## [Try it]
Reproduce verbatim the entries from the line containing "Write lens after" through the line containing "0.407440, -0.909157, 1.842933]]", both lines included.

## [Data to use]
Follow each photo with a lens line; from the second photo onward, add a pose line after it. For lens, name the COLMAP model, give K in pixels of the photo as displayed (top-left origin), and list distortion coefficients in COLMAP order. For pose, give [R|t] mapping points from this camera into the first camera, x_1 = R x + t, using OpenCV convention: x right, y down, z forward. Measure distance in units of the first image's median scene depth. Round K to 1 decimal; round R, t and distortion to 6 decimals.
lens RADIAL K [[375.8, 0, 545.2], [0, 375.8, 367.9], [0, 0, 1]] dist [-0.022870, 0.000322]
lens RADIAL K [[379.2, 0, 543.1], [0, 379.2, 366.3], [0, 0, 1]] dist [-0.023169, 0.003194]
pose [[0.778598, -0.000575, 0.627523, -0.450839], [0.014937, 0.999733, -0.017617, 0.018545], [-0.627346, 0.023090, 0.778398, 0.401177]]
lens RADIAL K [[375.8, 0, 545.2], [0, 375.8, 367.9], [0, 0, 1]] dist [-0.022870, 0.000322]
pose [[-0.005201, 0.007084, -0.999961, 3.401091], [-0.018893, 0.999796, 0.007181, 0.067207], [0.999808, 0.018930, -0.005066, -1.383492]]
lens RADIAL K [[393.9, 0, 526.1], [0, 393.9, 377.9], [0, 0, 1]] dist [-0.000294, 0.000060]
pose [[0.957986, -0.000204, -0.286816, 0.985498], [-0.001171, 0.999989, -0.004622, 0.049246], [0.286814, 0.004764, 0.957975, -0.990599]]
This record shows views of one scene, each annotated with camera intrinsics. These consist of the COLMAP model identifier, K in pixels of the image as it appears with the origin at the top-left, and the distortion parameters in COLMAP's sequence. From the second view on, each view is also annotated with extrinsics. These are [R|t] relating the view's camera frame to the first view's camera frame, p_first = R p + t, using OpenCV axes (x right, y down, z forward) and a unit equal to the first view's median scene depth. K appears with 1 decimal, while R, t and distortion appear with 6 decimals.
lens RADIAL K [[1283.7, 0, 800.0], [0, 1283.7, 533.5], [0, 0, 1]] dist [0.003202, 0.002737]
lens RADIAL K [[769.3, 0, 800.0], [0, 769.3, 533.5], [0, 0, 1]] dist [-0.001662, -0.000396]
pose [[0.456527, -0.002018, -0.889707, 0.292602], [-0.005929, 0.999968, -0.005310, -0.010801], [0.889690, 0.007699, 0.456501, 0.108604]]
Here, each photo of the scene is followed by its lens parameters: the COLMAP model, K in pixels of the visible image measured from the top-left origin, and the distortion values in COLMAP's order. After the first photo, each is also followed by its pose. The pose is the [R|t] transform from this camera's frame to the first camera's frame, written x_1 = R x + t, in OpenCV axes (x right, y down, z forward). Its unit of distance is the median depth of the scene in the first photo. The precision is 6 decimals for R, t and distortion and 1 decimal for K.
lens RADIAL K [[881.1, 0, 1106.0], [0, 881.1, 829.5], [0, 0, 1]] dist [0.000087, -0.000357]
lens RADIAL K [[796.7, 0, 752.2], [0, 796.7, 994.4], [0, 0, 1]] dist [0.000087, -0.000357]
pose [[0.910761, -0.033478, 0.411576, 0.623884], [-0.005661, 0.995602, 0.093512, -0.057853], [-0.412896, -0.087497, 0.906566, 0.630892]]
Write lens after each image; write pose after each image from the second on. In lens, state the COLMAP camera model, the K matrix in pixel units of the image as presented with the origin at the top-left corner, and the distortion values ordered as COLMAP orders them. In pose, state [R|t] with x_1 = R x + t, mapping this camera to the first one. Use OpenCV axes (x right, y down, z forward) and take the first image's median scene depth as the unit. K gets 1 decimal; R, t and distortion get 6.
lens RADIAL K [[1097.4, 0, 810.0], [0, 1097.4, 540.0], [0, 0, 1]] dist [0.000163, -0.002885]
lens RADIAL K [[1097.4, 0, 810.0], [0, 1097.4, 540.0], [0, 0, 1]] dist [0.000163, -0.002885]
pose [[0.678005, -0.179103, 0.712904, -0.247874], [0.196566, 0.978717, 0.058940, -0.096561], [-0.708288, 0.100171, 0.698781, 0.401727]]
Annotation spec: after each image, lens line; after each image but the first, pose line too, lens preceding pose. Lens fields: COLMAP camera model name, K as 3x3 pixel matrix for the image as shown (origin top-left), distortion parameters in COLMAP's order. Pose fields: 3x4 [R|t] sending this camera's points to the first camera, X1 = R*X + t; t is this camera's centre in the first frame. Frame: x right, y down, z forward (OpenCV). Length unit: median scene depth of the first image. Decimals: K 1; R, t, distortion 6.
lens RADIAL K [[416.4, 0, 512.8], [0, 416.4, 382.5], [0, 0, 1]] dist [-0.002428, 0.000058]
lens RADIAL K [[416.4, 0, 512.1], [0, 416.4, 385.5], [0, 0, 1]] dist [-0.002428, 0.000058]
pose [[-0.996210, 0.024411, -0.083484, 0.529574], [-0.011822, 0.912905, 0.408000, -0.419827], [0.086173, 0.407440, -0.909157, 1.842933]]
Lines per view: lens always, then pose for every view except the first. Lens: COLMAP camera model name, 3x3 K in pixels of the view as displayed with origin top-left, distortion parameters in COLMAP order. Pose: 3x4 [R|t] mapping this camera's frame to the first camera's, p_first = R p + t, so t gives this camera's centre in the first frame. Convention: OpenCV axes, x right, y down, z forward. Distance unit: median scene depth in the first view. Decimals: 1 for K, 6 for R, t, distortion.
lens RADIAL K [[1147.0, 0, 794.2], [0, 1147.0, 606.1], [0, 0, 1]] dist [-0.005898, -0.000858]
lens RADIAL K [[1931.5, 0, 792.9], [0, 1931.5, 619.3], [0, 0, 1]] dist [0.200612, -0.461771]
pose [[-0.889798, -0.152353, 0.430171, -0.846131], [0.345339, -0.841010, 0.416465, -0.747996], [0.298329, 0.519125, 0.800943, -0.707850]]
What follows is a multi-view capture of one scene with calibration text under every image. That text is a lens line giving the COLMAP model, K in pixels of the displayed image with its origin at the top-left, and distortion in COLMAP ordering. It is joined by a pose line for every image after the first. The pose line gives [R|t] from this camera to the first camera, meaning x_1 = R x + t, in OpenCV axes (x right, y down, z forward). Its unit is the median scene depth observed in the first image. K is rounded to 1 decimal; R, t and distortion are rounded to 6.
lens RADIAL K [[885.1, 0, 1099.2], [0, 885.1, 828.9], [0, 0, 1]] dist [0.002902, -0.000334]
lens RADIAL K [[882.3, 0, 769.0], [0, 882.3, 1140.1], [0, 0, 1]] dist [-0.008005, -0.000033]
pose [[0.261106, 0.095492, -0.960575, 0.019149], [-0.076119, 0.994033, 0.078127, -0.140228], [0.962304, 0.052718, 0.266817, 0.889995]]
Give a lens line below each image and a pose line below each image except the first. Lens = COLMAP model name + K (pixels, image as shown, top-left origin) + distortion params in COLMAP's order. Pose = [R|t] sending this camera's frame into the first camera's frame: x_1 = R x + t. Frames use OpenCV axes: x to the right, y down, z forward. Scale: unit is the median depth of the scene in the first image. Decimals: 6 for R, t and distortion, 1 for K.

## [Result]
Write lens after each image; write pose after each image from the second on. In lens, state the COLMAP camera model, the K matrix in pixel units of the image as presented with the origin at the top-left corner, and the distortion values ordered as COLMAP orders them. In pose, state [R|t] with x_1 = R x + t, mapping this camera to the first one. Use OpenCV axes (x right, y down, z forward) and take the first image's median scene depth as the unit. K gets 1 decimal; R, t and distortion get 6.
lens RADIAL K [[1097.4, 0, 810.0], [0, 1097.4, 540.0], [0, 0, 1]] dist [0.000163, -0.002885]
lens RADIAL K [[1097.4, 0, 810.0], [0, 1097.4, 540.0], [0, 0, 1]] dist [0.000163, -0.002885]
pose [[0.678005, -0.179103, 0.712904, -0.247874], [0.196566, 0.978717, 0.058940, -0.096561], [-0.708288, 0.100171, 0.698781, 0.401727]]
Annotation spec: after each image, lens line; after each image but the first, pose line too, lens preceding pose. Lens fields: COLMAP camera model name, K as 3x3 pixel matrix for the image as shown (origin top-left), distortion parameters in COLMAP's order. Pose fields: 3x4 [R|t] sending this camera's points to the first camera, X1 = R*X + t; t is this camera's centre in the first frame. Frame: x right, y down, z forward (OpenCV). Length unit: median scene depth of the first image. Decimals: K 1; R, t, distortion 6.
lens RADIAL K [[416.4, 0, 512.8], [0, 416.4, 382.5], [0, 0, 1]] dist [-0.002428, 0.000058]
lens RADIAL K [[416.4, 0, 512.1], [0, 416.4, 385.5], [0, 0, 1]] dist [-0.002428, 0.000058]
pose [[-0.996210, 0.024411, -0.083484, 0.529574], [-0.011822, 0.912905, 0.408000, -0.419827], [0.086173, 0.407440, -0.909157, 1.842933]]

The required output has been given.